O mundo tem passado por transformações cada vez mais rápidas, impulsionadas principalmente pelos avanços tecnológicos e pela globalização. Esta aceleração impacta não somente a forma como trabalhamos e nos comunicamos, como também como pensamos, aprendemos e nos relacionamos.

A tecnologia é um dos principais motores desta mudança. A popularização da internet, dos smartphones e das redes digitais encurtou distâncias e ampliou o acesso à informação, de maneira sem precedentes.

Como tudo na vida, esta popularização traz questões positivas e negativas, e exige de cada um discernimento para lidar com isto. Crianças já nascidas nesta realidade se inserem sem problema, mas para a geração analógica é preciso esforço e tempo para uma adaptação.

Atualmente, às vezes temos a sensação de que o mundo correu na nossa frente e nos deixou alguns passos para trás. Tudo mudou tão rápido que mal tivemos tempo de nos despedirmos do que um dia foi normal.

O que antes demorava dias, semanas, às vezes meses, pode hoje acontecer em segundos. As conversas ficaram mais curtas, os encontros mais raros. O relógio parece ter acelerado, e junto com ele, a forma como pensamos, sentimos e nos conectamos, como se estivéssemos sempre tentando alcançar algo que nunca pára de se mover.

Há uma saudade estranha de um tempo que não era perfeito, mas era mais simples, um tempo em que as pessoas tinham mais tempo umas para as outras e que a pressa não era uma regra.

Hoje tudo é urgente. Tudo precisa acontecer rápido e caber em respostas imediatas, até os sentimentos têm dificuldade em sobreviver diante de tantas informações e distrações.

No meio desta velocidade, muita coisa ficou pelo caminho. Pequenos gestos, detalhes silenciosos que davam um sentido mais humano à vida, ficaram no passado e não encontram mais espaço na correria dos dias atuais. Aprendemos a nos adaptar, mas sentimos falta do que foi perdido.

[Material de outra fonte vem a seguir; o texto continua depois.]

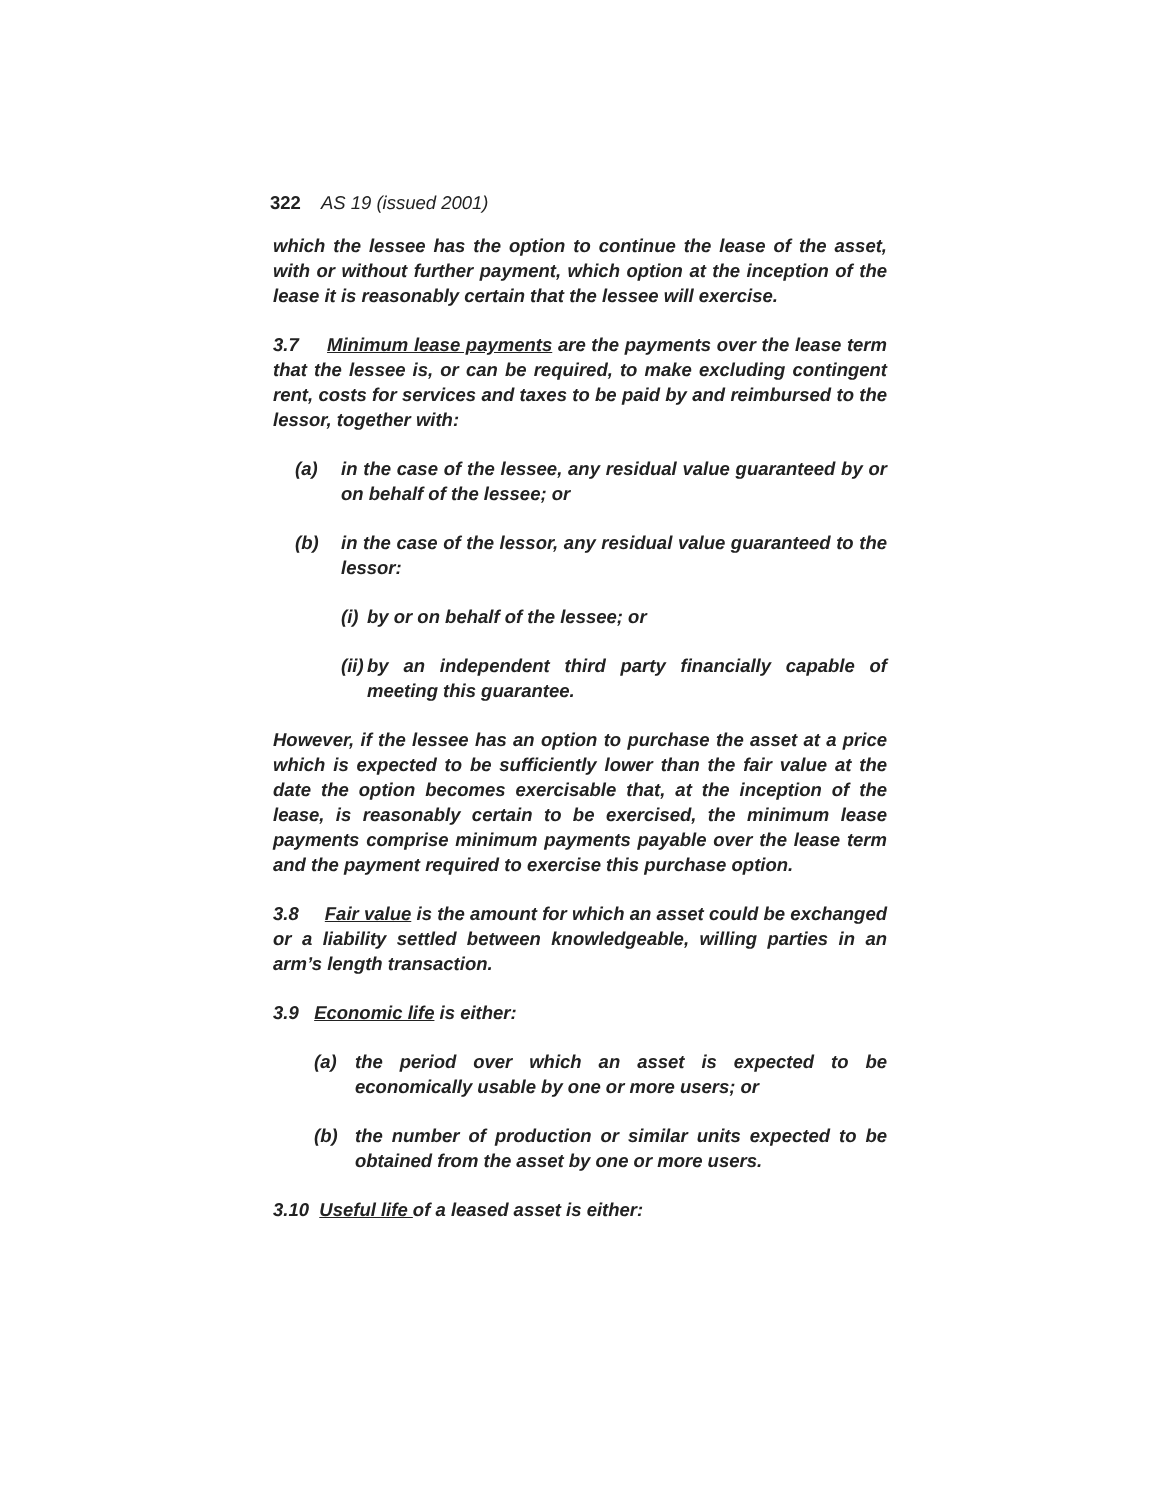322 AS 19 (issued 2001)
which the lessee has the option to continue the lease of the asset, with or without further payment, which option at the inception of the lease it is reasonably certain that the lessee will exercise.
3.7 Minimum lease payments are the payments over the lease term that the lessee is, or can be required, to make excluding contingent rent, costs for services and taxes to be paid by and reimbursed to the lessor, together with:
(a) in the case of the lessee, any residual value guaranteed by or on behalf of the lessee; or
(b) in the case of the lessor, any residual value guaranteed to the lessor:
(i) by or on behalf of the lessee; or
(ii) by an independent third party financially capable of meeting this guarantee.
However, if the lessee has an option to purchase the asset at a price which is expected to be sufficiently lower than the fair value at the date the option becomes exercisable that, at the inception of the lease, is reasonably certain to be exercised, the minimum lease payments comprise minimum payments payable over the lease term and the payment required to exercise this purchase option.
3.8 Fair value is the amount for which an asset could be exchanged or a liability settled between knowledgeable, willing parties in an arm’s length transaction.
3.9 Economic life is either:
(a) the period over which an asset is expected to be economically usable by one or more users; or
(b) the number of production or similar units expected to be obtained from the asset by one or more users.
3.10 Useful life of a leased asset is either:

Talvez o mais difícil não seja acompanhar as mudanças, mas aceitar que elas continuam, independentemente de estarmos prontos ou não para elas. Ainda assim, existe uma beleza discreta nisto tudo: a nossa capacidade de seguirmos em frente, de nos reinventarmos, de encontrarmos novas formas de sentir, em um mundo que não pára.

Nosso conforto é o de que, mesmo com toda pressa, ainda existem momentos que resistem: um olhar mais demorado, uma conversa sincera, um instante de pausa no meio do caos.

Talvez sejam nestes pequenos respiros que a gente se reencontra, lembrando que, por mais rápido que o mundo mude, o essencial ainda acontece devagar, dentro da gente.